#### [Problem to solve]
Word for word, return the lines below from the first through the line that has "part: (442, 413) -> (149, 217), moved", dropping the pictures.

Records supplied: Begin

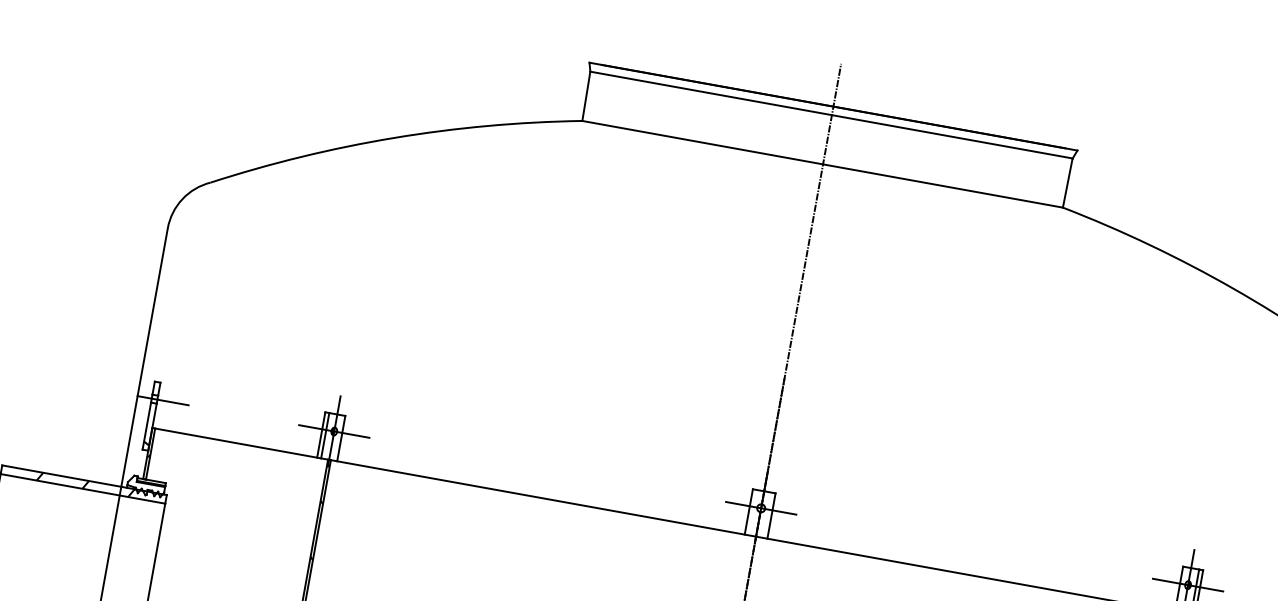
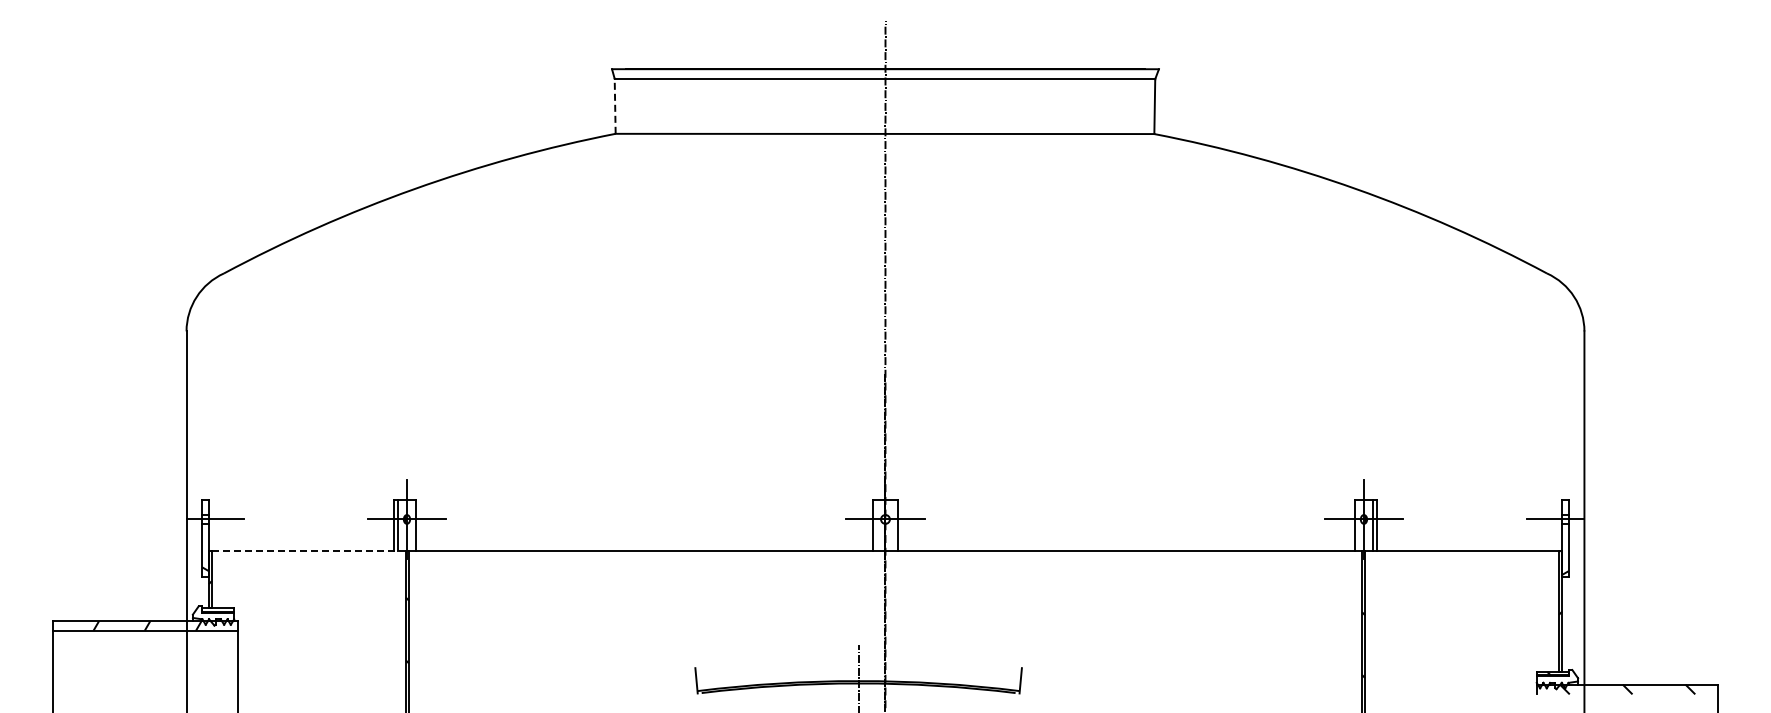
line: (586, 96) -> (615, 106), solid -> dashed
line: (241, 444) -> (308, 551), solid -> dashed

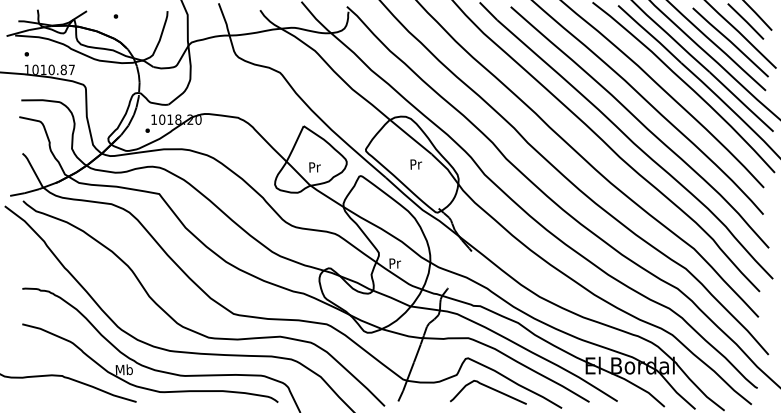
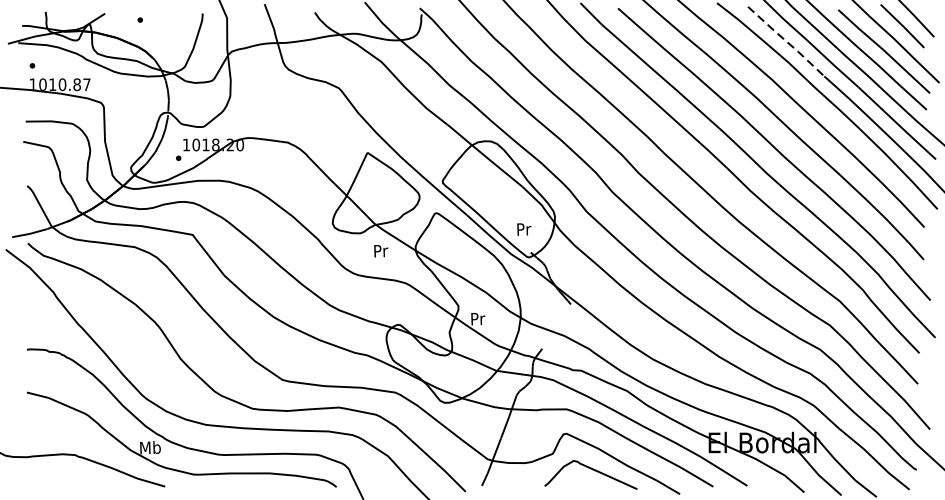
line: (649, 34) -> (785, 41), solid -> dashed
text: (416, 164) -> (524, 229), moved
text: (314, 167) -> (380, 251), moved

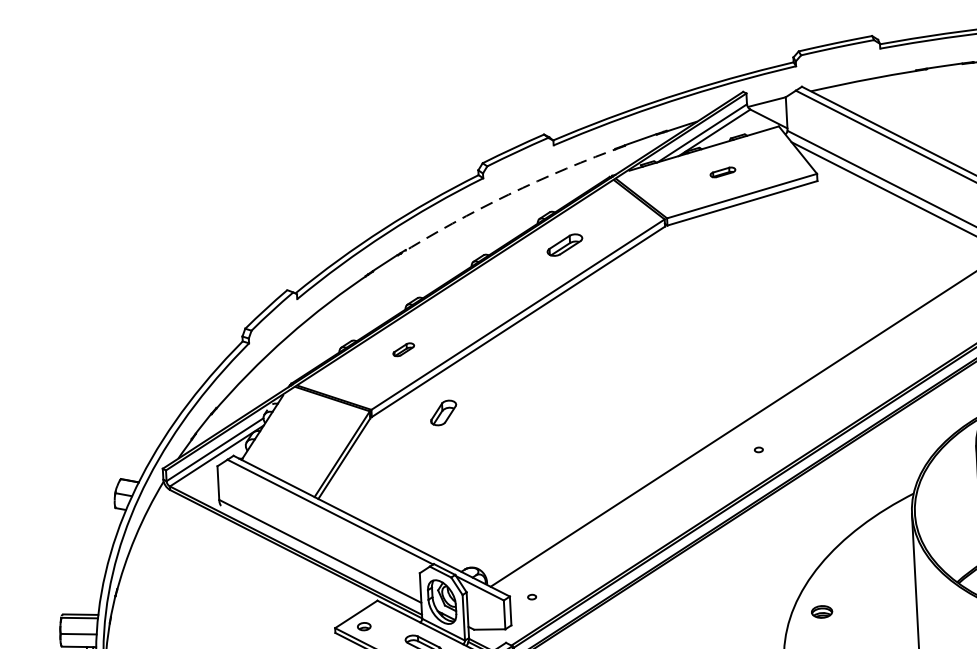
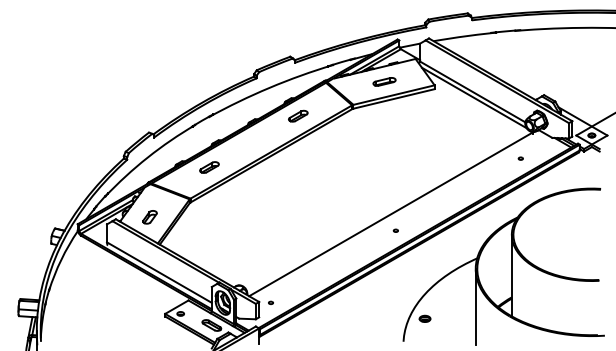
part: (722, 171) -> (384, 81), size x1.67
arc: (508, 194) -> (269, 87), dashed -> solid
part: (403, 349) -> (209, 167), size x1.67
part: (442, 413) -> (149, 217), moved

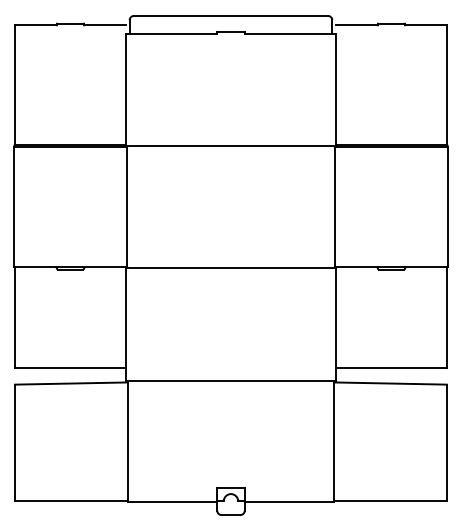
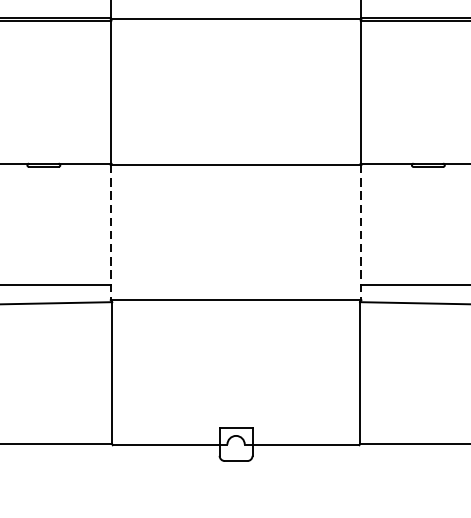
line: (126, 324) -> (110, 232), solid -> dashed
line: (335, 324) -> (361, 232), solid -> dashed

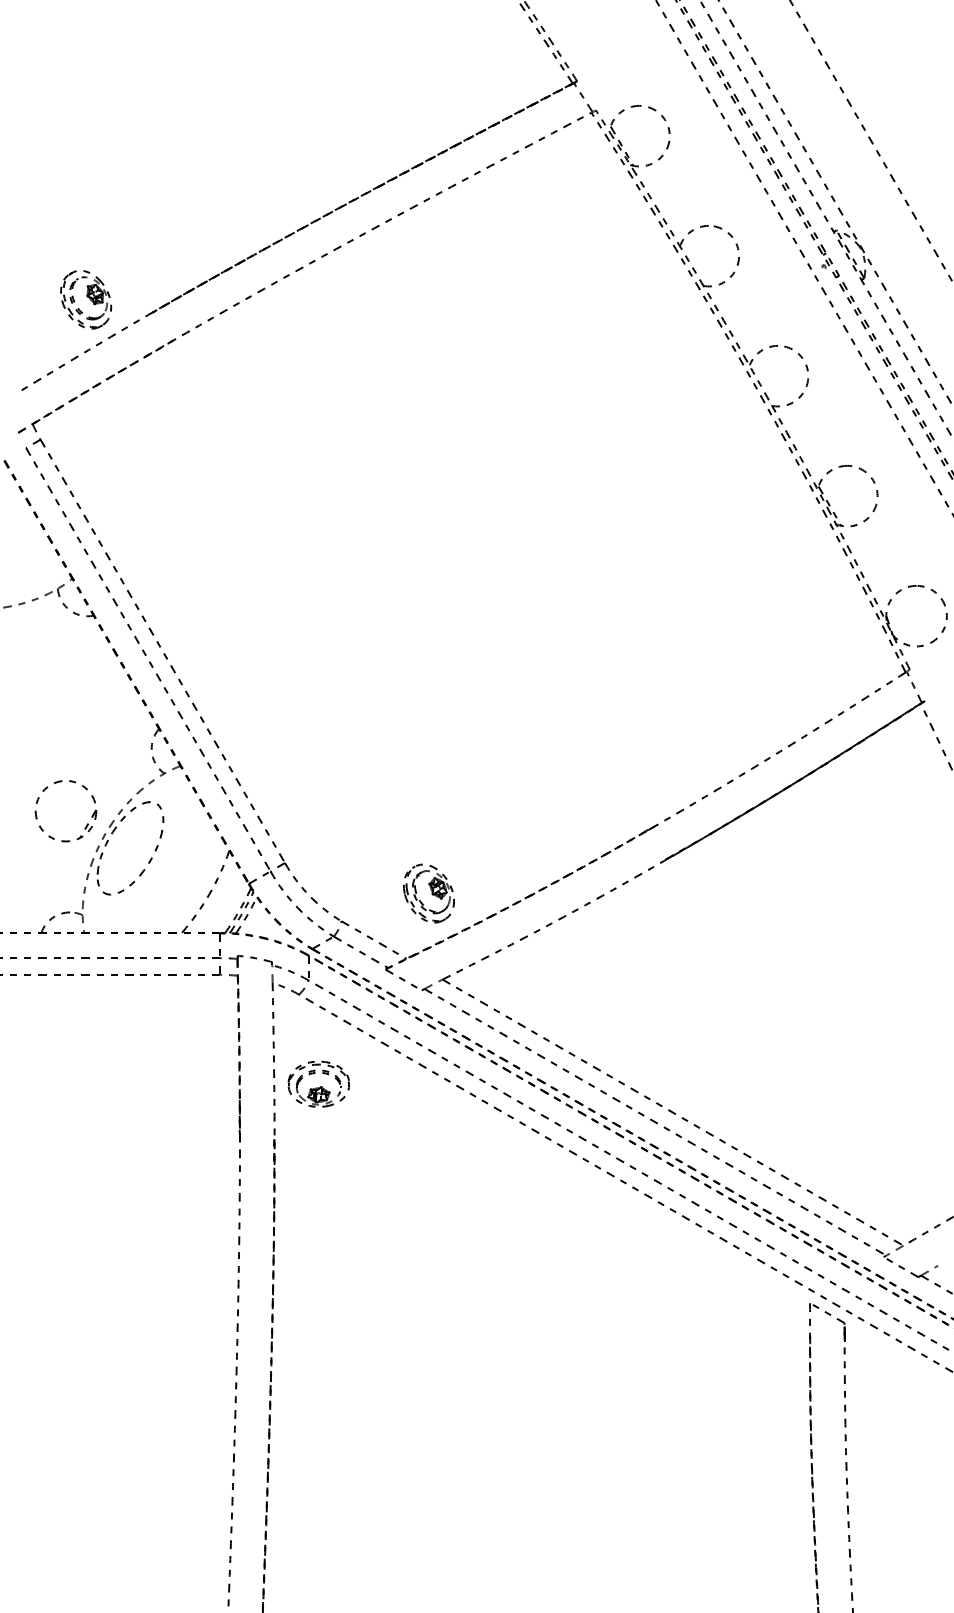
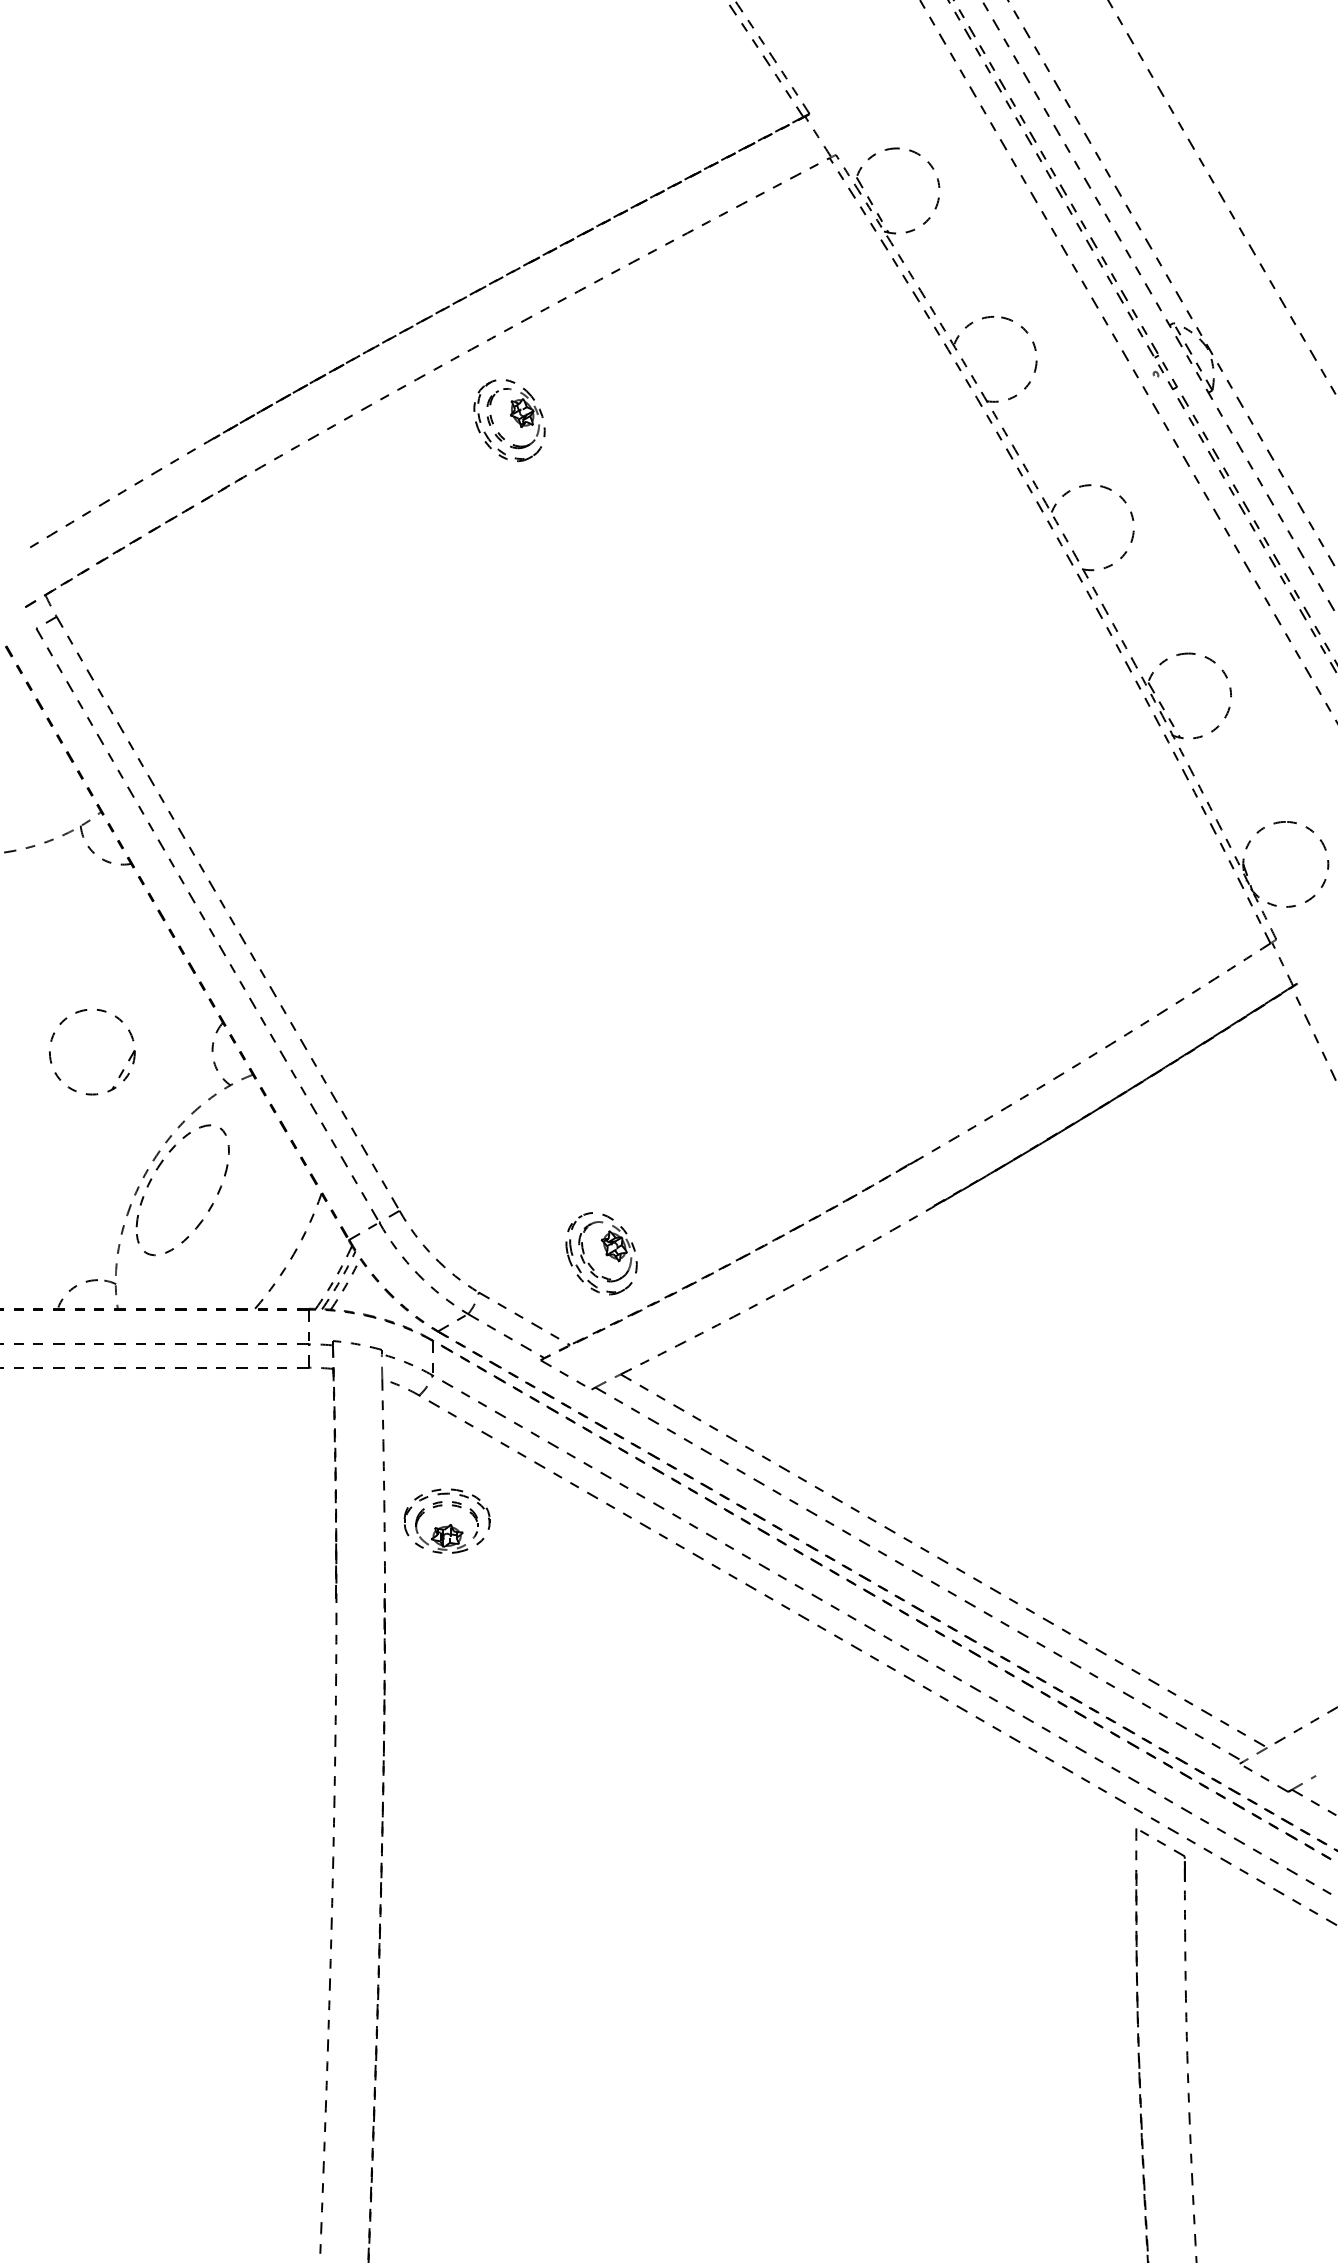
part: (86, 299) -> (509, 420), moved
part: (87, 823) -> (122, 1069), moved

Records supplied: End

#### [Completed exercise]
line: (586, 96) -> (615, 106), solid -> dashed
line: (241, 444) -> (308, 551), solid -> dashed

line: (649, 34) -> (785, 41), solid -> dashed
text: (416, 164) -> (524, 229), moved
text: (314, 167) -> (380, 251), moved

part: (722, 171) -> (384, 81), size x1.67
arc: (508, 194) -> (269, 87), dashed -> solid
part: (403, 349) -> (209, 167), size x1.67
part: (442, 413) -> (149, 217), moved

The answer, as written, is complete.